BEGIN DATA LISTING

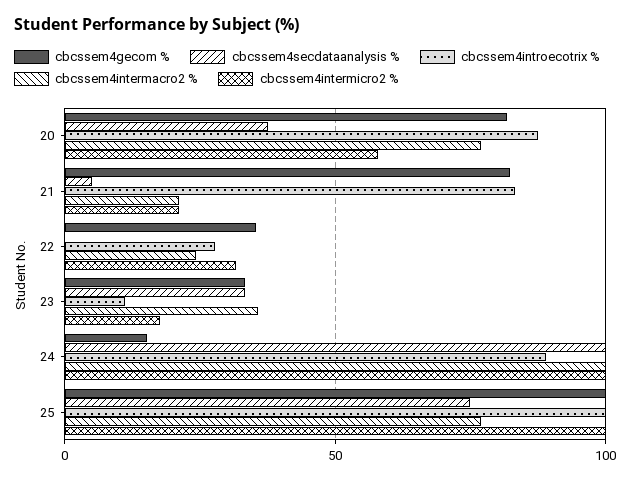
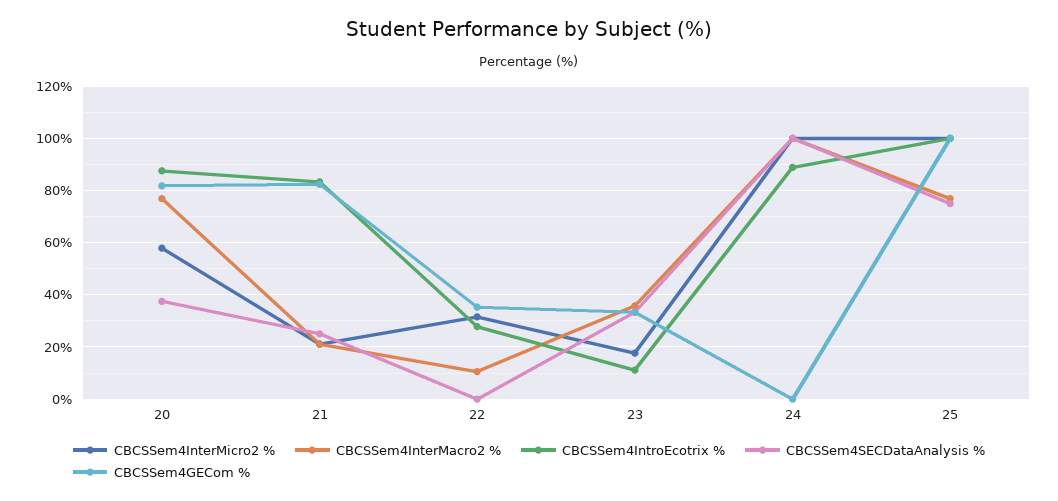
  {
    "cbcssem4gecom %": {
      "20": 82.5,
      "21": 82.5,
      "22": 35,
      "23": 32.5,
-     "24": 15,
+     "24": 0,
      "25": 100
    },
    "cbcssem4secdataanalysis %": {
      "20": 37.5,
-     "21": 5,
+     "21": 25,
      "22": 0,
      "23": 32.5,
      "24": 100,
      "25": 75
    },
    "cbcssem4introecotrix %": {
      "20": 87.5,
      "21": 82.5,
      "22": 27.5,
      "23": 10,
      "24": 90,
      "25": 100
    },
    "cbcssem4intermacro2 %": {
      "20": 77.5,
      "21": 20,
-     "22": 25,
+     "22": 10,
      "23": 35,
      "24": 100,
      "25": 77.5
    },
    "cbcssem4intermicro2 %": {
      "20": 57.5,
      "21": 20,
      "22": 32.5,
      "23": 17.5,
      "24": 100,
      "25": 100
    }
  }

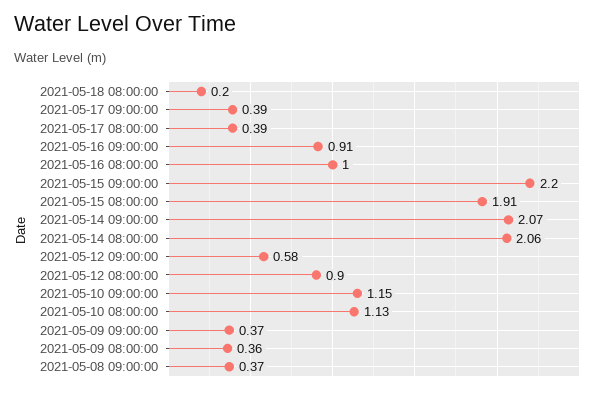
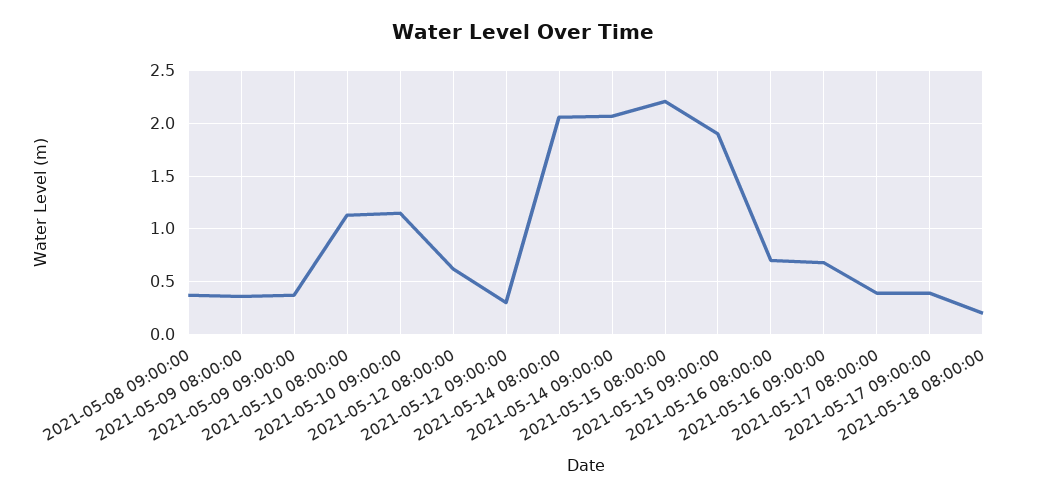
  {
    "2021-05-18 08:00:00": 0.2,
    "2021-05-17 09:00:00": 0.39,
    "2021-05-17 08:00:00": 0.39,
-   "2021-05-16 09:00:00": 0.91,
+   "2021-05-16 09:00:00": 0.7,
-   "2021-05-16 08:00:00": 1,
+   "2021-05-16 08:00:00": 0.7,
-   "2021-05-15 09:00:00": 2.2,
+   "2021-05-15 09:00:00": 1.9,
-   "2021-05-15 08:00:00": 1.91,
+   "2021-05-15 08:00:00": 2.2,
    "2021-05-14 09:00:00": 2.07,
    "2021-05-14 08:00:00": 2.06,
-   "2021-05-12 09:00:00": 0.58,
+   "2021-05-12 09:00:00": 0.3,
-   "2021-05-12 08:00:00": 0.9,
+   "2021-05-12 08:00:00": 0.6,
    "2021-05-10 09:00:00": 1.15,
    "2021-05-10 08:00:00": 1.13,
    "2021-05-09 09:00:00": 0.37,
    "2021-05-09 08:00:00": 0.36,
    "2021-05-08 09:00:00": 0.37
  }

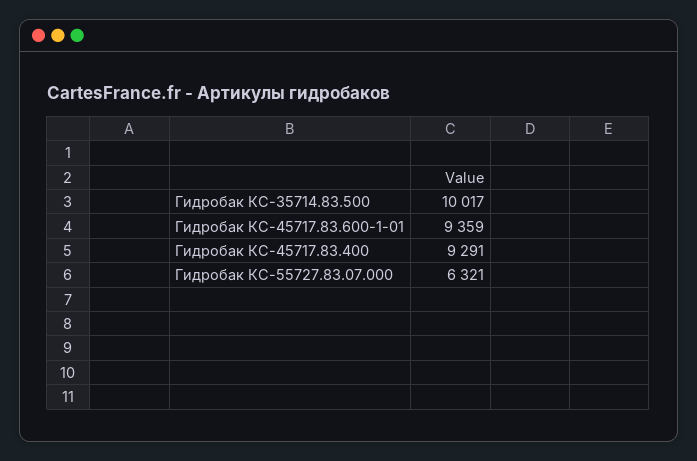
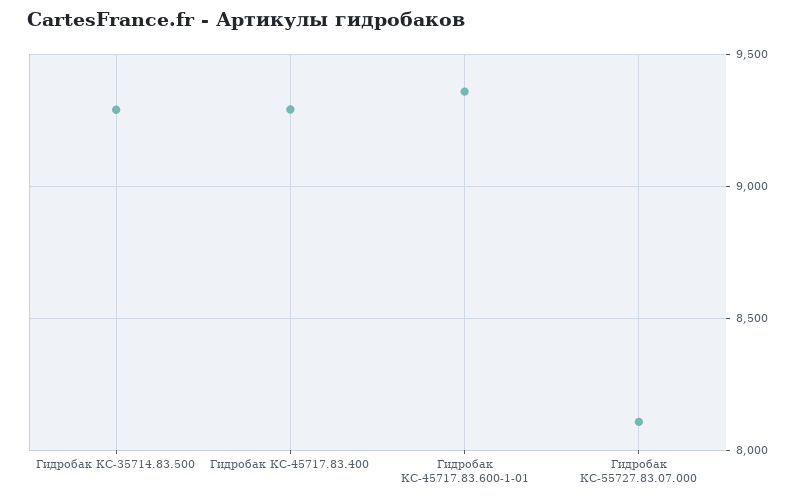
  {
-   "Гидробак КС-35714.83.500": 10017,
+   "Гидробак КС-35714.83.500": 9300,
    "Гидробак КС-45717.83.600-1-01": 9359,
    "Гидробак КС-45717.83.400": 9291,
-   "Гидробак КС-55727.83.07.000": 6321
+   "Гидробак КС-55727.83.07.000": 8100
  }

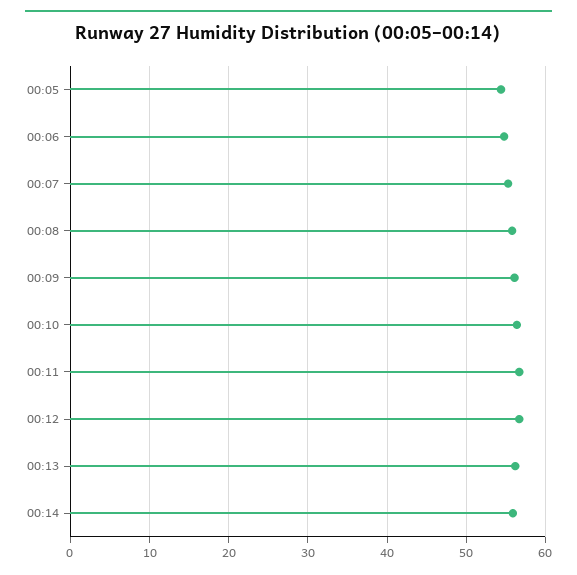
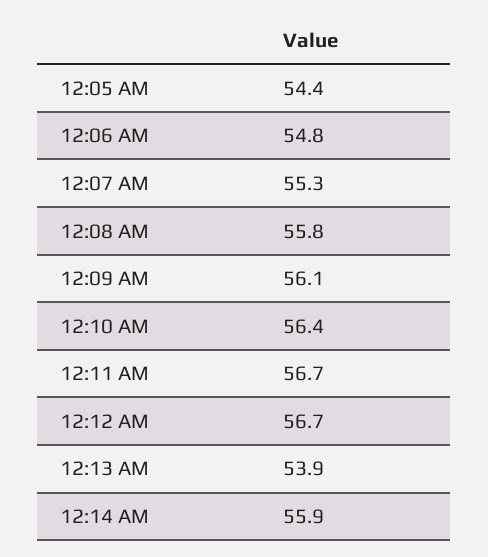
  {
    "00:05": 54.4,
    "00:06": 54.8,
    "00:07": 55.3,
    "00:08": 55.8,
    "00:09": 56.1,
    "00:10": 56.4,
    "00:11": 56.7,
    "00:12": 56.7,
-   "00:13": 56,
+   "00:13": 53.9,
    "00:14": 55.9
  }

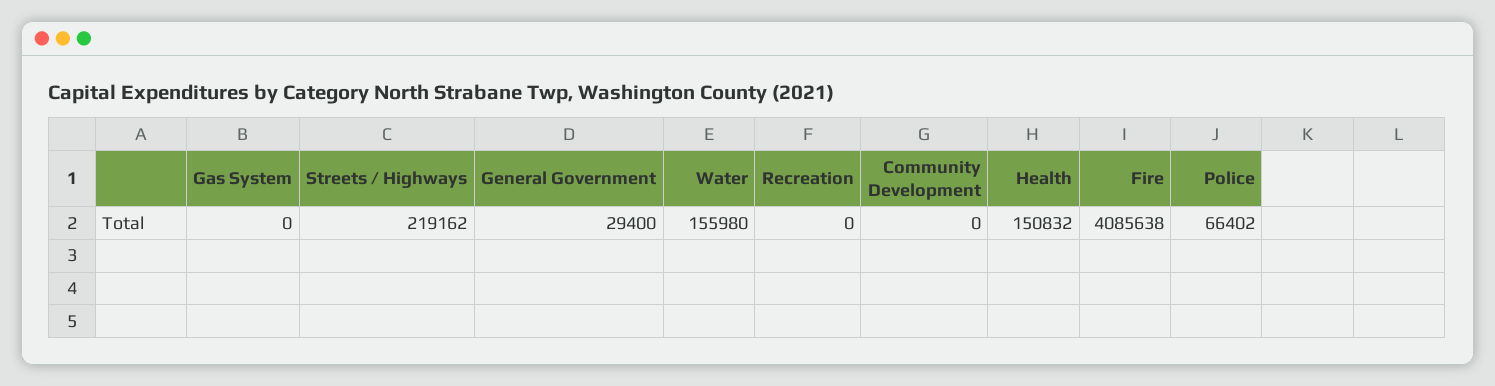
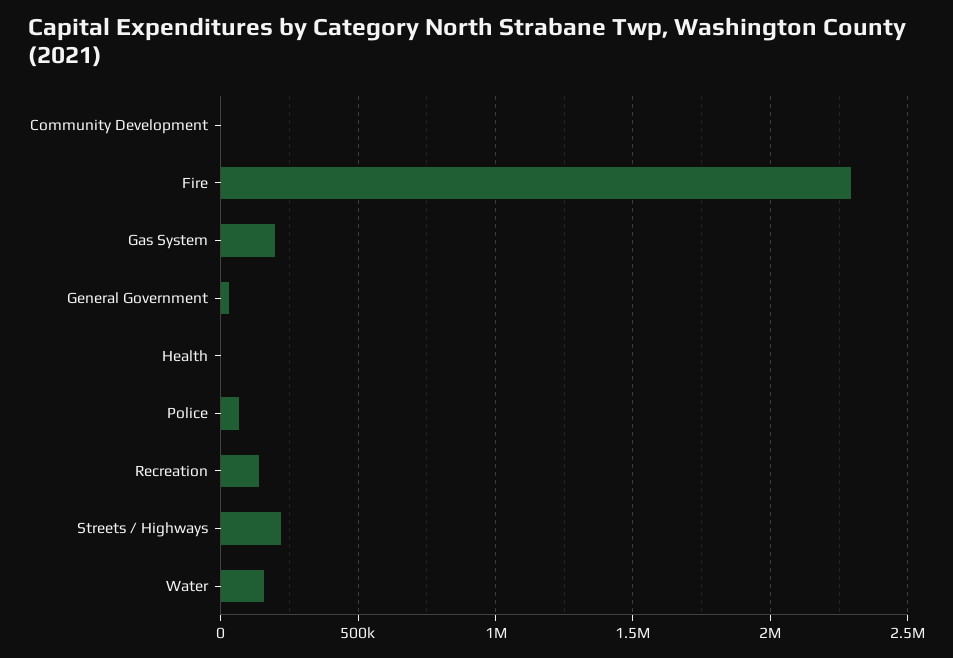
  {
-   "Gas System": 0,
+   "Gas System": 200000,
    "Streets / Highways": 219162,
    "General Government": 29400,
    "Water": 155980,
-   "Recreation": 0,
+   "Recreation": 150000,
    "Community Development": 0,
-   "Health": 150832,
+   "Health": 0,
-   "Fire": 4085638,
+   "Fire": 2300000,
    "Police": 66402
  }

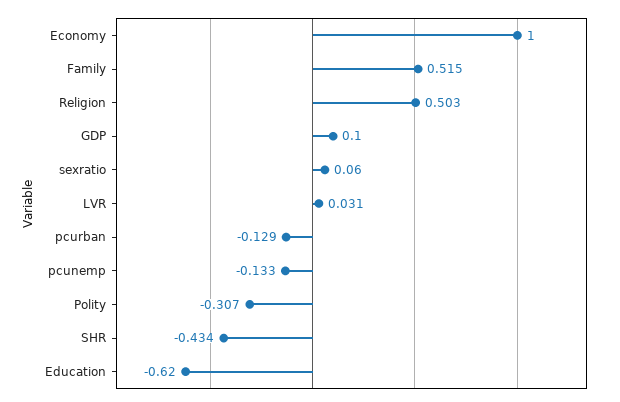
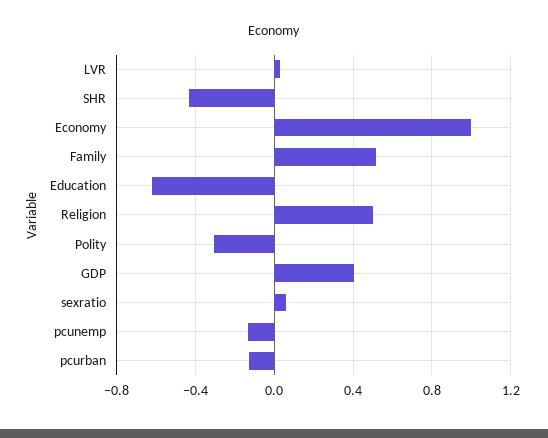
  {
    "Economy": 1,
    "Family": 0.515,
    "Religion": 0.503,
-   "GDP": 0.1,
+   "GDP": 0.4,
    "sexratio": 0.06,
    "LVR": 0.031,
    "pcurban": -0.129,
    "pcunemp": -0.133,
    "Polity": -0.307,
    "SHR": -0.434,
    "Education": -0.62
  }

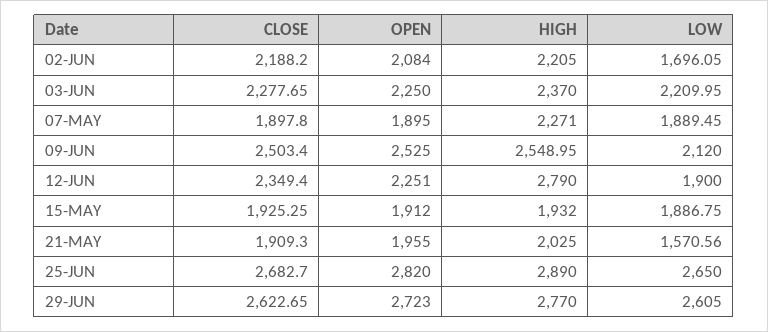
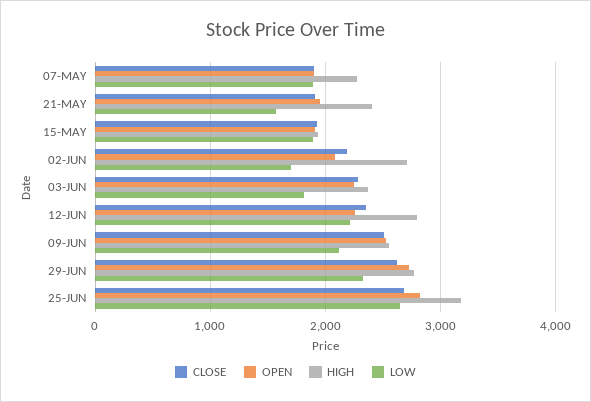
  {
    "CLOSE": {
      "02-JUN": 2188.2,
      "03-JUN": 2277.65,
      "07-MAY": 1897.8,
      "09-JUN": 2503.4,
      "12-JUN": 2349.4,
      "15-MAY": 1925.25,
      "21-MAY": 1909.3,
      "25-JUN": 2682.7,
      "29-JUN": 2622.65
    },
    "OPEN": {
      "02-JUN": 2084,
      "03-JUN": 2250,
      "07-MAY": 1895,
      "09-JUN": 2525,
      "12-JUN": 2251,
      "15-MAY": 1912,
      "21-MAY": 1955,
      "25-JUN": 2820,
      "29-JUN": 2723
    },
    "HIGH": {
-     "02-JUN": 2205,
+     "02-JUN": 2700,
      "03-JUN": 2370,
      "07-MAY": 2271,
      "09-JUN": 2548.95,
      "12-JUN": 2790,
      "15-MAY": 1932,
-     "21-MAY": 2025,
+     "21-MAY": 2400,
-     "25-JUN": 2890,
+     "25-JUN": 3200,
      "29-JUN": 2770
    },
    "LOW": {
      "02-JUN": 1696.05,
-     "03-JUN": 2209.95,
+     "03-JUN": 1800,
      "07-MAY": 1889.45,
      "09-JUN": 2120,
-     "12-JUN": 1900,
+     "12-JUN": 2200,
      "15-MAY": 1886.75,
      "21-MAY": 1570.56,
      "25-JUN": 2650,
-     "29-JUN": 2605
+     "29-JUN": 2300
    }
  }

END DATA LISTING

# EXERCISE DIRECTIONS:
No image belongs in the copy. Transcribe the full listing verbatim.

# ANSWER BELOW:
  {
    "cbcssem4gecom %": {
      "20": 82.5,
      "21": 82.5,
      "22": 35,
      "23": 32.5,
-     "24": 15,
+     "24": 0,
      "25": 100
    },
    "cbcssem4secdataanalysis %": {
      "20": 37.5,
-     "21": 5,
+     "21": 25,
      "22": 0,
      "23": 32.5,
      "24": 100,
      "25": 75
    },
    "cbcssem4introecotrix %": {
      "20": 87.5,
      "21": 82.5,
      "22": 27.5,
      "23": 10,
      "24": 90,
      "25": 100
    },
    "cbcssem4intermacro2 %": {
      "20": 77.5,
      "21": 20,
-     "22": 25,
+     "22": 10,
      "23": 35,
      "24": 100,
      "25": 77.5
    },
    "cbcssem4intermicro2 %": {
      "20": 57.5,
      "21": 20,
      "22": 32.5,
      "23": 17.5,
      "24": 100,
      "25": 100
    }
  }

  {
    "2021-05-18 08:00:00": 0.2,
    "2021-05-17 09:00:00": 0.39,
    "2021-05-17 08:00:00": 0.39,
-   "2021-05-16 09:00:00": 0.91,
+   "2021-05-16 09:00:00": 0.7,
-   "2021-05-16 08:00:00": 1,
+   "2021-05-16 08:00:00": 0.7,
-   "2021-05-15 09:00:00": 2.2,
+   "2021-05-15 09:00:00": 1.9,
-   "2021-05-15 08:00:00": 1.91,
+   "2021-05-15 08:00:00": 2.2,
    "2021-05-14 09:00:00": 2.07,
    "2021-05-14 08:00:00": 2.06,
-   "2021-05-12 09:00:00": 0.58,
+   "2021-05-12 09:00:00": 0.3,
-   "2021-05-12 08:00:00": 0.9,
+   "2021-05-12 08:00:00": 0.6,
    "2021-05-10 09:00:00": 1.15,
    "2021-05-10 08:00:00": 1.13,
    "2021-05-09 09:00:00": 0.37,
    "2021-05-09 08:00:00": 0.36,
    "2021-05-08 09:00:00": 0.37
  }

  {
-   "Гидробак КС-35714.83.500": 10017,
+   "Гидробак КС-35714.83.500": 9300,
    "Гидробак КС-45717.83.600-1-01": 9359,
    "Гидробак КС-45717.83.400": 9291,
-   "Гидробак КС-55727.83.07.000": 6321
+   "Гидробак КС-55727.83.07.000": 8100
  }

  {
    "00:05": 54.4,
    "00:06": 54.8,
    "00:07": 55.3,
    "00:08": 55.8,
    "00:09": 56.1,
    "00:10": 56.4,
    "00:11": 56.7,
    "00:12": 56.7,
-   "00:13": 56,
+   "00:13": 53.9,
    "00:14": 55.9
  }

  {
-   "Gas System": 0,
+   "Gas System": 200000,
    "Streets / Highways": 219162,
    "General Government": 29400,
    "Water": 155980,
-   "Recreation": 0,
+   "Recreation": 150000,
    "Community Development": 0,
-   "Health": 150832,
+   "Health": 0,
-   "Fire": 4085638,
+   "Fire": 2300000,
    "Police": 66402
  }

  {
    "Economy": 1,
    "Family": 0.515,
    "Religion": 0.503,
-   "GDP": 0.1,
+   "GDP": 0.4,
    "sexratio": 0.06,
    "LVR": 0.031,
    "pcurban": -0.129,
    "pcunemp": -0.133,
    "Polity": -0.307,
    "SHR": -0.434,
    "Education": -0.62
  }

  {
    "CLOSE": {
      "02-JUN": 2188.2,
      "03-JUN": 2277.65,
      "07-MAY": 1897.8,
      "09-JUN": 2503.4,
      "12-JUN": 2349.4,
      "15-MAY": 1925.25,
      "21-MAY": 1909.3,
      "25-JUN": 2682.7,
      "29-JUN": 2622.65
    },
    "OPEN": {
      "02-JUN": 2084,
      "03-JUN": 2250,
      "07-MAY": 1895,
      "09-JUN": 2525,
      "12-JUN": 2251,
      "15-MAY": 1912,
      "21-MAY": 1955,
      "25-JUN": 2820,
      "29-JUN": 2723
    },
    "HIGH": {
-     "02-JUN": 2205,
+     "02-JUN": 2700,
      "03-JUN": 2370,
      "07-MAY": 2271,
      "09-JUN": 2548.95,
      "12-JUN": 2790,
      "15-MAY": 1932,
-     "21-MAY": 2025,
+     "21-MAY": 2400,
-     "25-JUN": 2890,
+     "25-JUN": 3200,
      "29-JUN": 2770
    },
    "LOW": {
      "02-JUN": 1696.05,
-     "03-JUN": 2209.95,
+     "03-JUN": 1800,
      "07-MAY": 1889.45,
      "09-JUN": 2120,
-     "12-JUN": 1900,
+     "12-JUN": 2200,
      "15-MAY": 1886.75,
      "21-MAY": 1570.56,
      "25-JUN": 2650,
-     "29-JUN": 2605
+     "29-JUN": 2300
    }
  }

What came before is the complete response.